Vielen Dank, Frau Präsidentin! – Meine sehr verehrten Damen und Herren Kollegen! Zu später Stunde noch ein sehr wichtiges und gerade für uns notwendig zu behandelndes Thema. Ich glaube, es dürfte hier im Haus unstrittig sein, dass der Dienstherr gegenüber seinen Beamten eine besondere Fürsorgepflicht hat. Es betrifft alle Maßnahmen, die Leib und Leben theoretisch oder praktisch gefährden könnten. Er hat auch dafür Sorge zu tragen, dass im Rahmen des Arbeitsschutzes alles so weit funktioniert, dass möglicherweise keine Erkrankung oder Ähnliches vollzogen wird.

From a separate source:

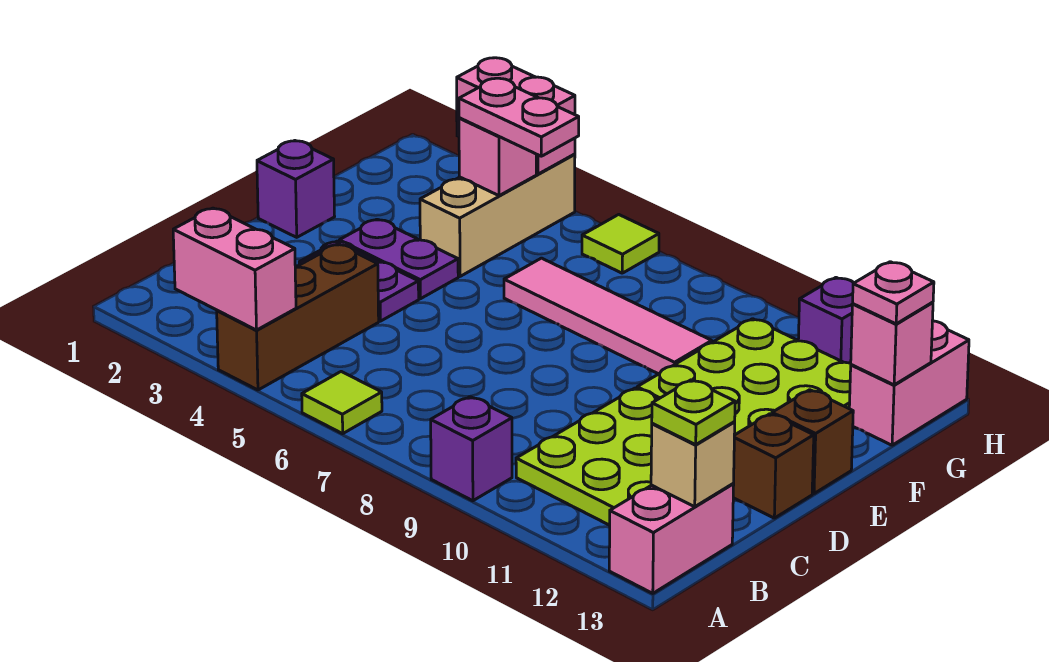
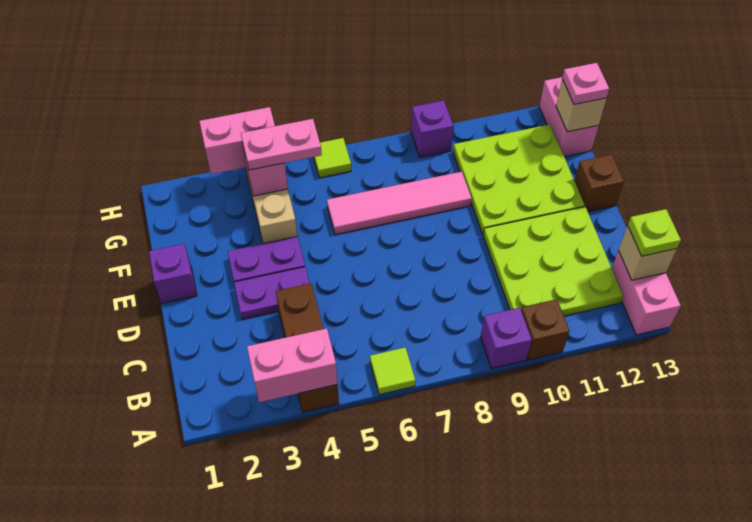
brown 1x1 brick [733,414,814,518] -> brown 1x1 brick moved to [521,299,569,360]
pink 1x1 brick [851,302,933,385] -> tan 1x1 brick [556,79,607,132]
purple 1x1 brick [798,278,854,363] -> purple 1x1 brick moved to [411,101,453,157]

Der Kollege Dregger ist darauf eingegangen, und auch in seiner Begründung nimmt er eindringlich Bezug auf die Schießstättenaffäre. Ich will das auch noch einmal aufnehmen: Wir hatten über Jahre – über Jahre! – eine toxikologische Vergiftungssituation durch defekte Schießstände und durch toxische Munition, das kommt noch dazu, das wird immer gern vergessen. Wir hatten über Jahre eine Denunzierung der Beamten, die diese Missstände aufklären wollten. Wir haben Hunderte von zum Teil schwersterkrankten Beamten, und – auch das wurde
schon angesprochen –, wir haben leider Gottes mittlerweile viel zu viele, die aufgrund ihrer Erkrankung verstorben sind. Es dauerte bis zum Jahr 2018, bis man sich überlegt hat, wie man möglichst unbürokratisch helfen kann. Da bin ich ganz ehrlich, es wurde dieser Entschädigungsfonds eingerichtet, das hat mich überrascht, weil ich selber die beamtenrechtlichen Bestimmungen kenne. Ich weiß, wie langwierig solch ein Schadensersatzprozess ist. Hier wurde versucht zu helfen, aber wie so häufig ist das Gegenteil von gut, gut gemeint. Es gab im Nachgang zig Beschwerden im Rahmen der Bewertungskommission. Es wurden Beamte, die zwei-, dreimal im Jahr auf der Schießbahn waren, genauso behandelt wie Vielschießer vom SEK, die jede Woche Tausende von Schuss dort verschossen haben. Ein Missverhältnis, das auch für die Beamten ein Stück weit nicht nachvollziehbar ist.
Herr Kollege Zimmermann, Sie sagten, Sie wollen gern diesen Schießstandfonds und die Bewertungskommission fortsetzen. Können Sie mir aus dem Kopf sagen, wie weit ein Fonds für den nächsten Haushalt im Einzelplan 05 etatisiert ist? – Er ist nicht etatisiert. Aber das ist ein guter Punkt. Wir bringen jetzt gerade die Berichtsanträge ein, der Änderungsantrag kommt von uns, und dann nehme ich Sie beim Wort, Herr Kollege Zimmermann!